Scenario description
I'm using Semantic Kernel to orchestrate AI-assisted workflows with these characteristics:
- Multi-step planning and execution
- Tool invocation with side effects (APIs, storage, queues)
- Memory reads and writes during execution
- Long-running execution (minutes to hours)
- Possible restarts, retries, or human-in-the-loop pauses
The workflow must be auditable, replayable, and recoverable.
Example code
var kernel = Kernel.CreateBuilder()
.AddOpenAIChatCompletion("gpt-4", endpoint, apiKey)
.Build();
var planner = new SequentialPlanner(kernel);
var plan = await planner.CreatePlanAsync("""
1. Analyze the incoming request
2. Retrieve customer data
3. Call external credit service
4. Persist decision
5. Notify downstream systems
"");
var context = new KernelArguments
{
["requestId"] = "REQ-123",
["tenantId"] = "TENANT-A"
};
await kernel.RunAsync(plan, context);
Failure scenario
If the process crashes or restarts after step 3:
- Step 3 may already have triggered an external side effect.
- Memory may have been mutated.
- Steps 4 and 5 may or may not have executed.
- There is no execution record that clearly captures what happened.
Attempting to rerun the plan risks:
- duplicating side effects,
- violating idempotency,
- producing inconsistent results.
Expected behavior
Semantic Kernel should provide primitives that allow:
- Explicit execution boundaries and checkpoints
- Deterministic replay of workflows with identical inputs
- Clear distinction between reasoning steps and side-effecting steps
- Auditable execution history tied to memory state
- Safe resume or compensation strategies after partial failure
Actual behavior
- Execution has no explicit checkpoints.
- Side effects are not tracked or classified.

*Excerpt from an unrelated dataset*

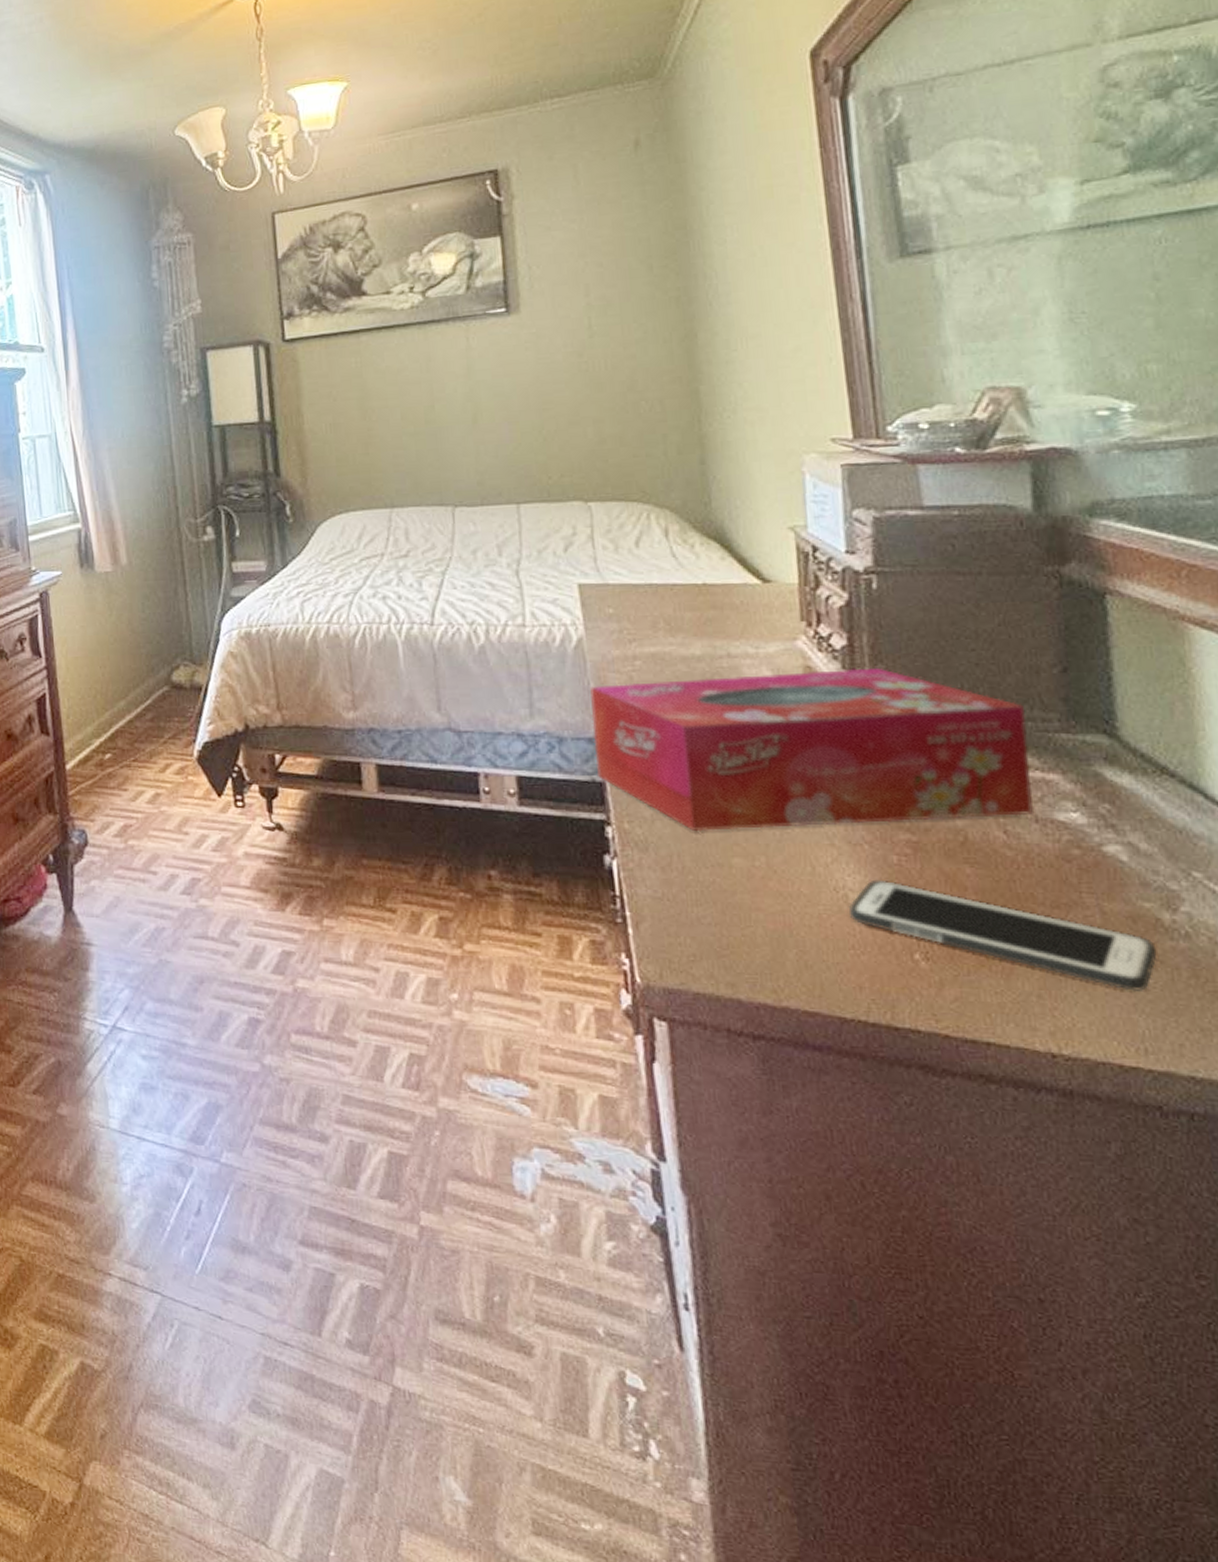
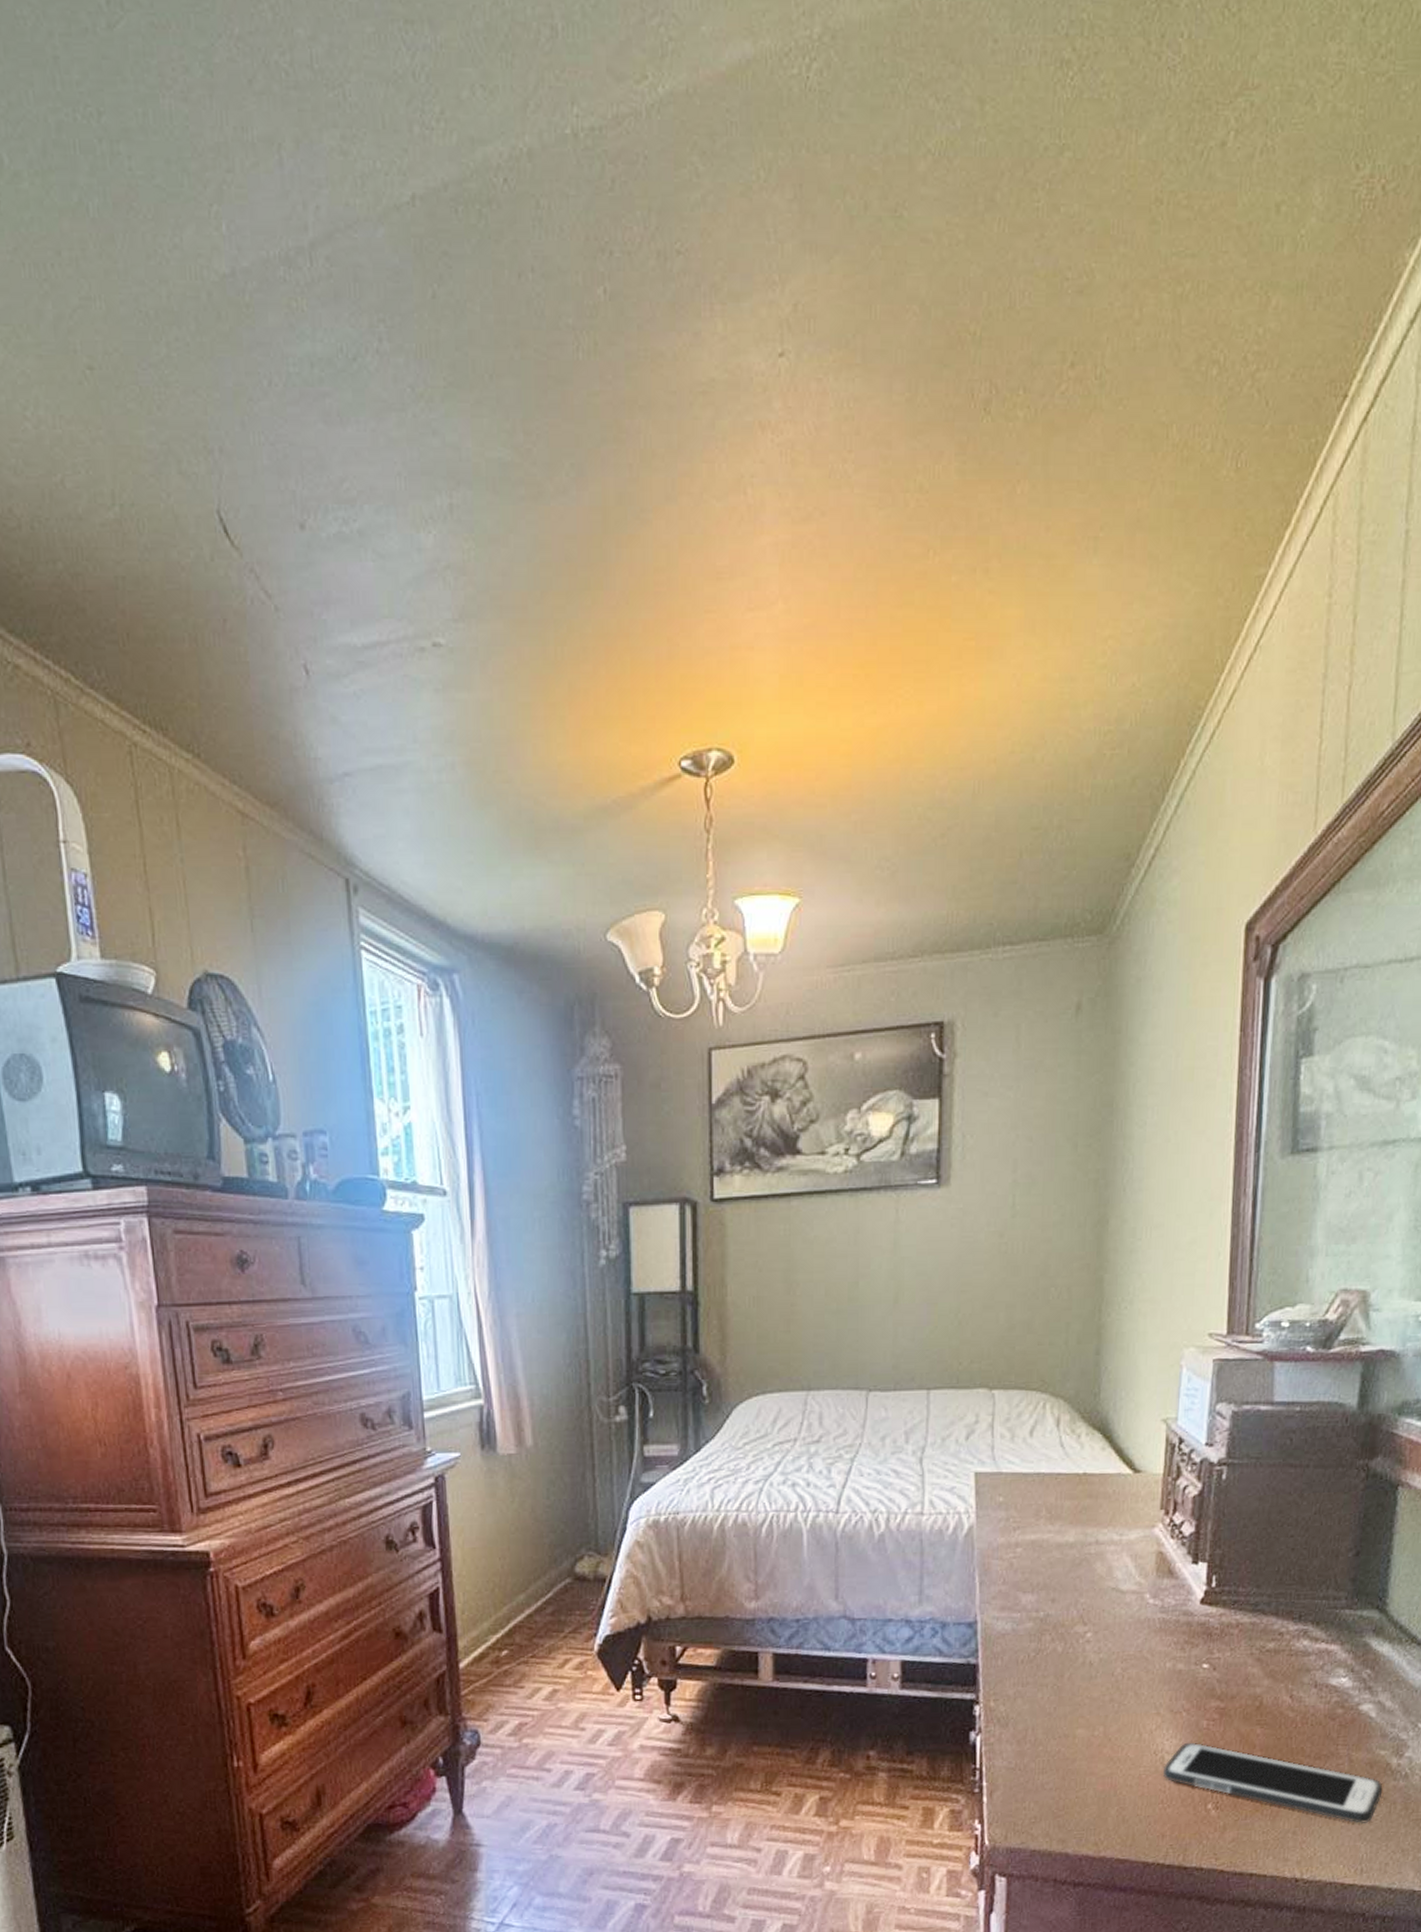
tissue box: present [590,667,1035,832] -> none [972,1552,1323,1707]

- Memory mutations are not versioned.
- There is no built-in execution log or replay mechanism.
- Developers must build custom infrastructure around Semantic Kernel to handle these concerns.
Proposed solution
Introduce a first-class execution model for Semantic Kernel.
- Execution step abstraction - Each step should be explicitly modeled:
public record ExecutionStep(
string StepId,
string FunctionName,
ExecutionStepType StepType, // Reasoning | SideEffect | Idempotent
ExecutionStatus Status,
DateTimeOffset Timestamp
);
- Execution checkpoints - Allow workflows to declare checkpoints:
kernel.Options.EnableCheckpoints = true;
kernel.Options.CheckpointInterval = CheckpointInterval.AfterEachStep;
Checkpoints should capture:
- memory snapshot
- step execution state
- inputs and outputs
- Deterministic replay mode - Provide a replay API:
await kernel.ReplayAsync(
executionId: "exec-123",
ReplayMode.Deterministic
);
Replay mode would:
- reuse recorded decisions and tool outputs (when safe),
- avoid re-triggering side effects,
- allow inspection and debugging.
- Side-effect classification for tools - Allow tool authors to declare behavior:
[KernelFunction(SideEffect = SideEffectType.External)]

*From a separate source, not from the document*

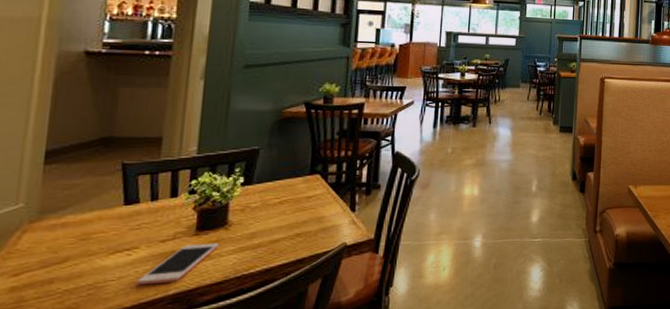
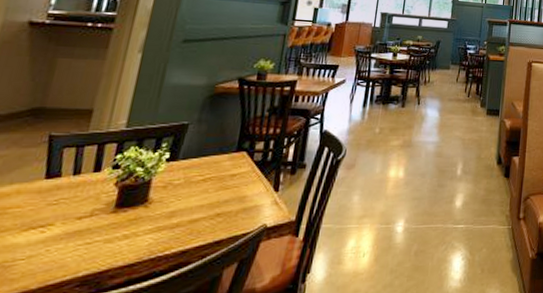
cell phone: present [135,242,220,286] -> none [45,220,138,266]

public async Task NotifyDownstreamAsync(...) { }
This enables:
- safe retries,
- compensation logic,
- replay without duplication.
- Versioned memory snapshots - Memory should be versioned per execution step:
var snapshot = kernel.Memory.GetSnapshot(stepId);
This allows:
- forensic audit,
- regulatory review,
- decision explainability.
Alternatives considered
- External workflow engines (Durable Functions, Temporal, Camunda) can provide replay and checkpoints, but they do not address Semantic Kernel-specific needs such as plan/step semantics, tool invocation classification, and memory evolution tied to execution steps. Teams still end up building a custom “control layer” around SK.
- Application-level logging is insufficient because it does not provide deterministic replay, memory reconstruction, or safe side-effect handling.